16. Le 15 juillet 2022, M. A______ a conclu à ce que l’intégralité des pièces produites par le département lors de l’audience et annexées au courrier du 1er juillet 2022 soient déclarées irrecevables.

Le département avait violé le principe de la bonne foi en invoquant pour la première fois devant l’autorité de recours des moyens de preuve qui étaient en sa possession précédemment et qu’il avait omis d’invoquer. On ne pouvait se contenter de l’affirmation selon laquelle il aurait découvert les pièces en question après la clôture de l’enquête administrative. Le compte « Facebook » de Mme L______ était accessible au département avant le début de l’enquête administrative et la procédure pénale ouverte contre le collègue de son mari était connue de lui également avant la fin de cette enquête. Son épouse n’était pour le reste pas partie à la présente procédure. Elle n’avait ni confirmé ni infirmé que ces photos provenaient de son compte « Facebook », ni le lieu où elles avaient été prises. Elle n’avait pas autorisé la production de ces photos. Le département avait ainsi violé sa vie privée. Il avait également violé son secret de fonction en produisant des pièces issues d’une procédure pénale dont lui-même n’avait pas connaissance.

* QUESTIONS DE LECTURE *
(1) D'après l'extrait, qu'est-ce qui était accessible au département avant le début de l'enquête administrative ?
(2) Recopiez fidèlement le passage de l'extrait qui commence par « 16. Le 15 juillet » et se termine par « soient déclarées irrecevables. ».

* DOCUMENTS FOURNIS *
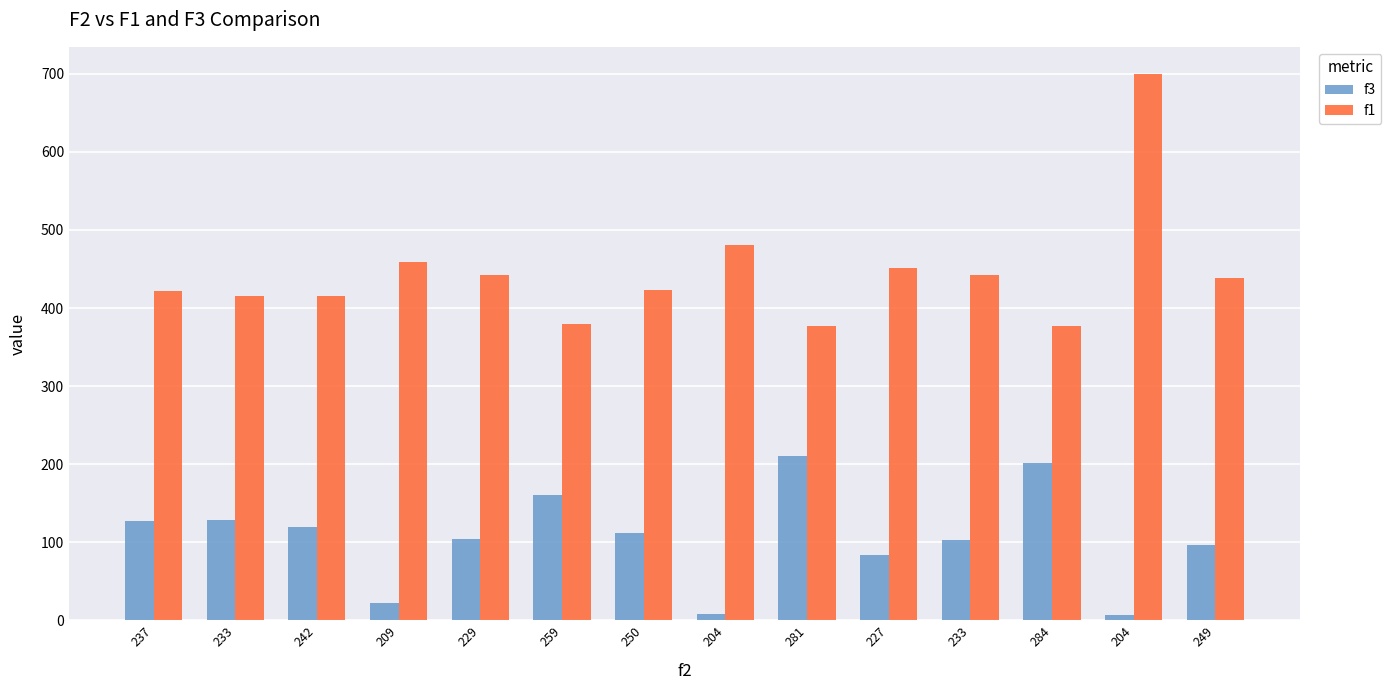

What is the value of the f1 bar at the 5th from the left?

442.8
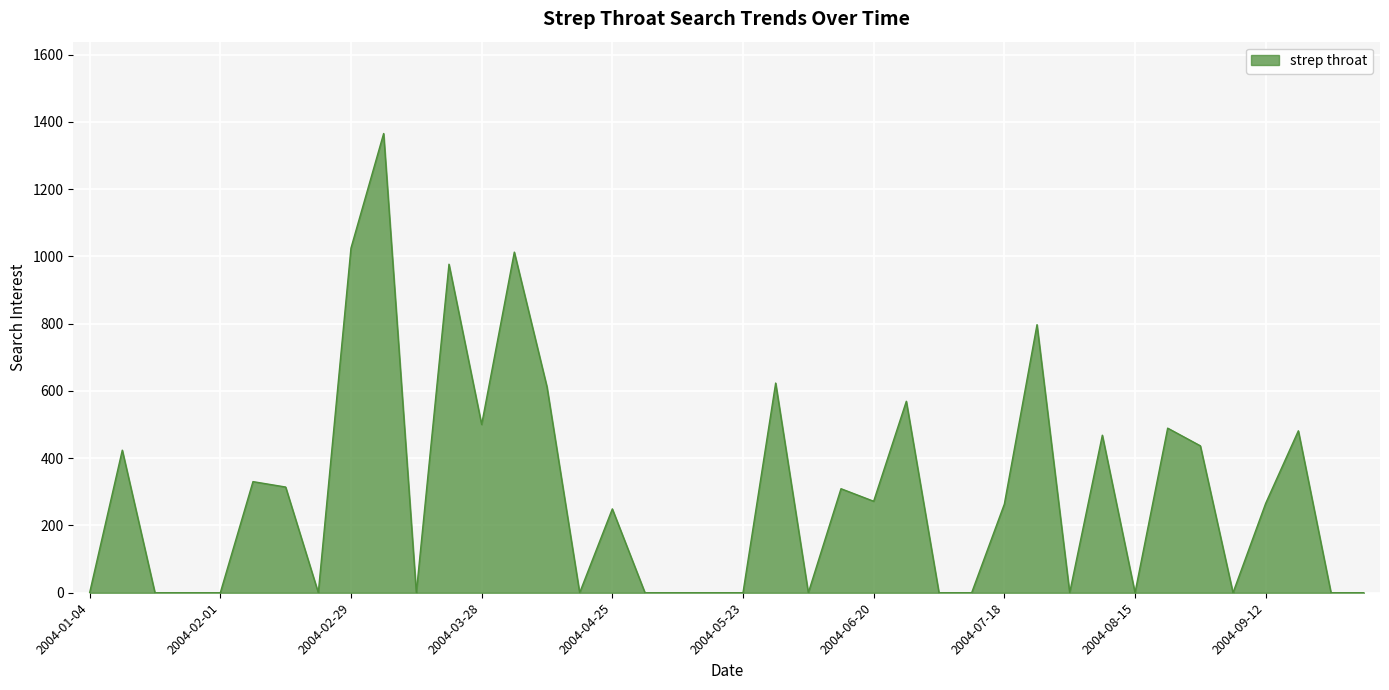

What is the maximum value shown in the chart?

1365.4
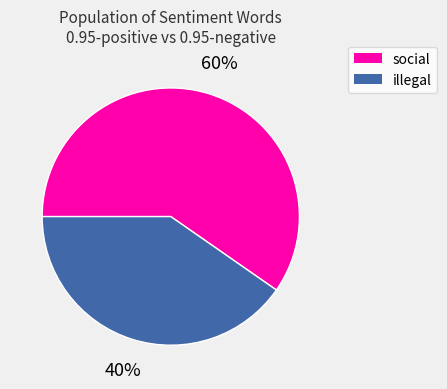

Combined, do illegal and social account for over 50%?

Yes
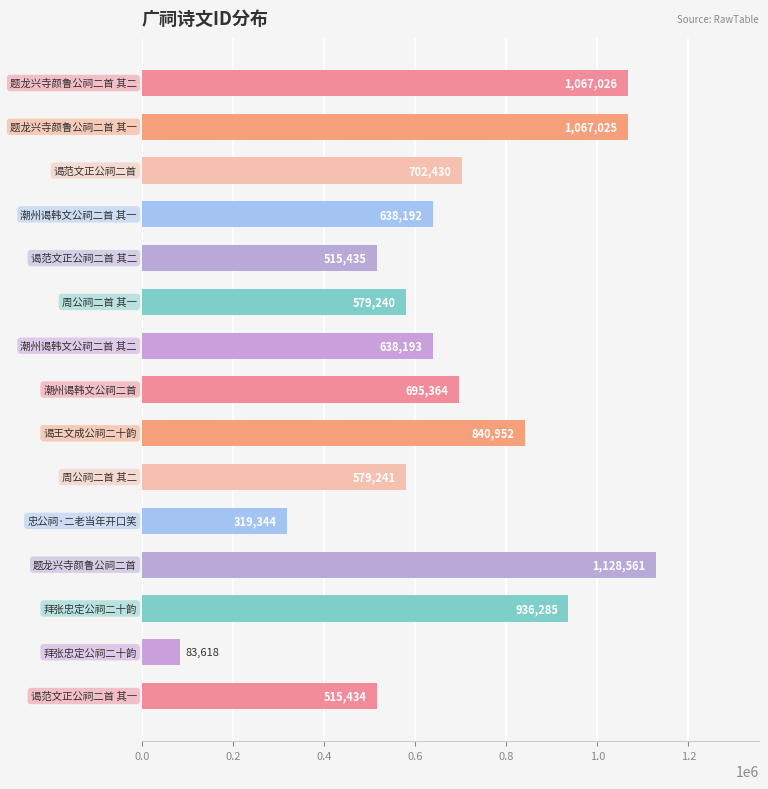

What is the average value?

687089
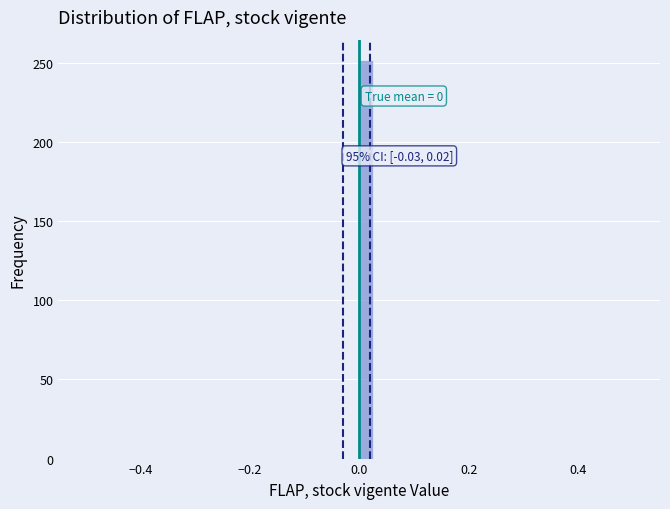

Read against the x-axis, roughly where is the centre of the tallest bar?

0.02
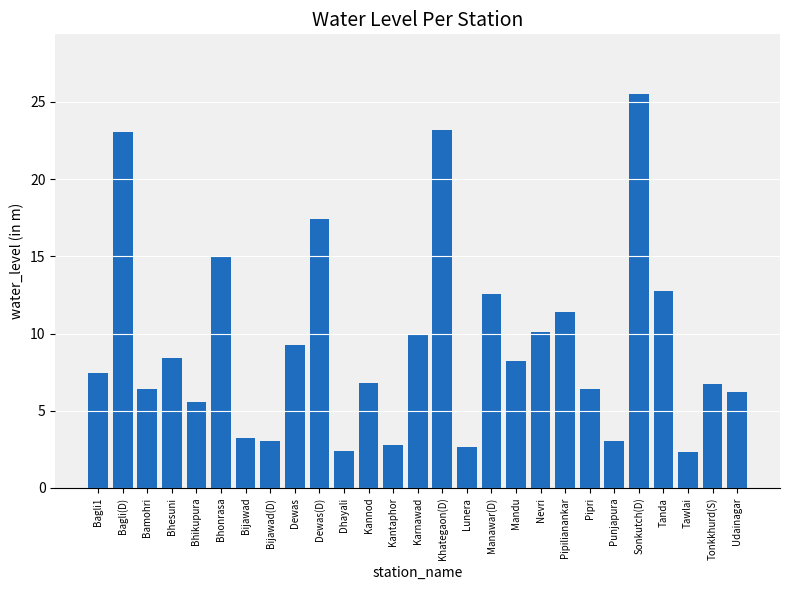

The value at Pipri is 6.4. True or false?

True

* CORRIGÉ DES EXERCICES *
(1) Le compte « Facebook » de Mme L______.

(2)
16. Le 15 juillet 2022, M. A______ a conclu à ce que l’intégralité des pièces produites par le département lors de l’audience et annexées au courrier du 1er juillet 2022 soient déclarées irrecevables.